··· The data

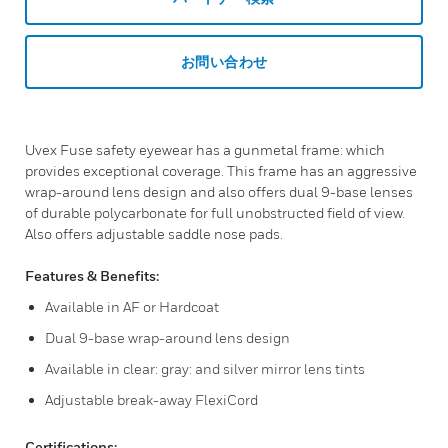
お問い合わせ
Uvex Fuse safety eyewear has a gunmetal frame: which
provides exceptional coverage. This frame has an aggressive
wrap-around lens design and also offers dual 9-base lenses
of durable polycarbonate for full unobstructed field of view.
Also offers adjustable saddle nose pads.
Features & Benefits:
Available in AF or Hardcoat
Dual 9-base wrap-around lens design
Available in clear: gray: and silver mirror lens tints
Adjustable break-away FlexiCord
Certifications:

······
··· The data

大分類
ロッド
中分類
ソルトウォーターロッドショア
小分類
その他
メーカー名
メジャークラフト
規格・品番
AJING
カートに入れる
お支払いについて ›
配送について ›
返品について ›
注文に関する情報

······
··· The data

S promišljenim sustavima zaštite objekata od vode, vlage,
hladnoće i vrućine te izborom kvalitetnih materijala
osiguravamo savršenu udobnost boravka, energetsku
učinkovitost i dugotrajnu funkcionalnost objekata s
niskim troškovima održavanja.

······

Instructions for the task:
Edit the lines from the line with "S promišljenim sustavima" up to and including the line with "niskim troškovima održavanja.", replacing "objekata" with "zgrada" and leaving everything else unchanged. Give only those lines.

Response:
S promišljenim sustavima zaštite zgrada od vode, vlage,
hladnoće i vrućine te izborom kvalitetnih materijala
osiguravamo savršenu udobnost boravka, energetsku
učinkovitost i dugotrajnu funkcionalnost zgrada s
niskim troškovima održavanja.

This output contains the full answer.